Médusée 13 aout
C'est intrigant on ne connaît pas vraiment l'origine de cette phrase : "la vengeance est un plat qui se mange froid". Or j'ai relevé au moins deux vengeances froides, lentes, méthodiques. Je n'en déduis rien, bien incapable de livrer ici une appréciation scientifique, mais quand même.
A Gravelines, non loin de Dunkerque, dans le Nord, trois des six centrales nucléaires sont à l'arrêt. Elles ont besoin de beaucoup d'eau froide pour calmer les ardeurs de ses coeurs. La chaleur intense de cet été n'aide pas et par précaution il a été décidé d'arrêter les fonctions des réacteurs. En attendant des températures des eaux de refroidissement plus conformes aux normales saisonnières. Mais ce sont surtout les méduses qui ont obligé les ingénieurs à cesser illico toute activité.
Ces animaux gélatineux peu ragoûtants aiment l'eau tiède, l'eau qui flirte avec les trente degrés. Les méduses régulent les populations à plancton, servent de nourritures aux tortues, thons ou poissons lunes (quel joli nom). Les méduses sont venues en tas, en masses et les machines nucléaires assoiffées, soudain assiégées , ont été prises aux dépourvu. C'est une belle vengeance du vivant sur la construction humaine. Même la plus sophistiquée des centrales ne peut résister à l'envahisseur mollusque. Nous en sommes stupéfaits n'est ce pas puisqu'ayant appris que la méduse grecque impassible pouvait transformer en pierre quiconque croisait son regard. Les méduses de Gravelines ont pesé grave au point de faire cesser un approvisionnement électrique national.

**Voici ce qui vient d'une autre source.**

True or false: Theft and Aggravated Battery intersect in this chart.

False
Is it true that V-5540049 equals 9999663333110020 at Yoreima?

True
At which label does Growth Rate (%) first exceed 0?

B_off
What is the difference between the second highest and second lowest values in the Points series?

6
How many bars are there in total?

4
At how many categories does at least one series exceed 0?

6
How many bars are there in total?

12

La méduse est pélagique, boussole, physalie ou aurélie. Qualifications savantes qui ne la rendent pas plus sympathique. Sauf qu'elle symbolise ainsi la capacité du vivant des millénaires à s'opposer aux menées destructrices des marchands du temple mondial.

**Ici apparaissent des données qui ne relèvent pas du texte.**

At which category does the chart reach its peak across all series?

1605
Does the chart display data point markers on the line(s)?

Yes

L'Intelligence artificielle aura peut être une réponse à fournir aux méduses mais elle sera en position de coupable vu l'extraordinaire consommation d'eau nécessaire à ses grotesque centres dits Data Center.
Médusée (être frappé de stupéfaction, figé, pétrifié par la surprise) la passante aux pieds légers, heurte le sol de sa ville. Pourtant elle est demeurée sur le trottoir, se promenant sous des arbres. Justement les arbres se rebiffent, plus exactement leurs racines. Comme les méduses, les racines attendent l'heure de monter à l'assaut. Et ça peut prendre des mois, des années, plus encore. Alors elle regarde la boursouflure qui s'est rebiffée sous sa semelle. Une sorte de grosseur avec une faille. La racine s'est soulevée. Elle étouffe sous le bitume. Elle a résisté, est restée discrète et puis, zut, elle en a eu marre et a poussé tranquille, discrète pour arriver à l'air libre (à défaut d'être sain). Le vivant du sous sol démontre qu'il a besoin de garder un accès à l'espace. Les goudrons et autres enduits de ciments sont autant d'entraves à sa liberté de respirer, de se développer et d'aider les herbes comme les arbres à se developper.

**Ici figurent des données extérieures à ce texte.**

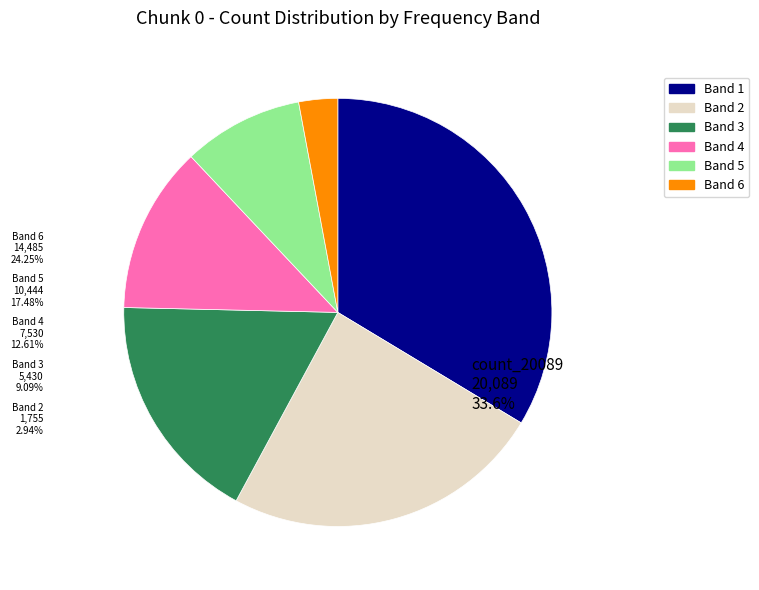

Is there a majority slice in this chart?

No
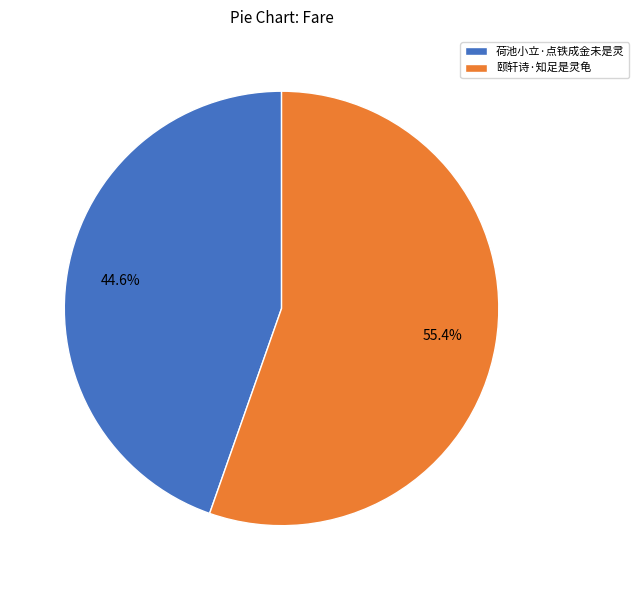

True or false: 颐轩诗·知足是灵龟 accounts for 55% of the total.

True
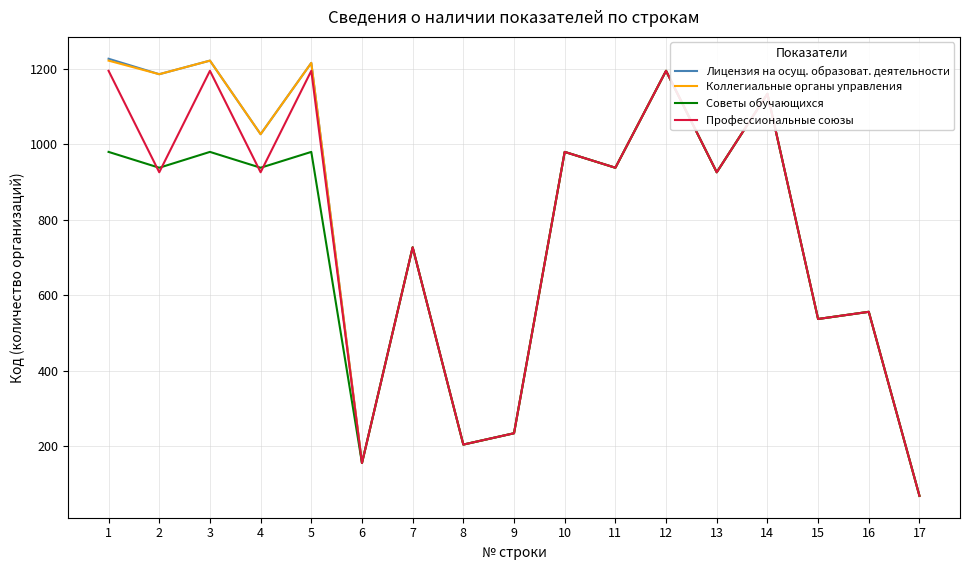

What is the total value across all series at 11?

3752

Toutes nos créations, recherches géniales, trouvailles révolutionnaires peuvent laisser penser que nous maîtrisons les environnements naturels. L'apparence est provisoire. Il faut parfois des décennies pour que le vivant invisible parvienne à provoquer nos équilibres urbains. Cependant il y parvient. Les méduses bloquent le progrès du nucléaire tout comme les radicelles des platanes, des hêtres, des troènes sont capables de se rappeler à nos souvenirs en dérangeant les pas tranquilles d'une fort jolie passante.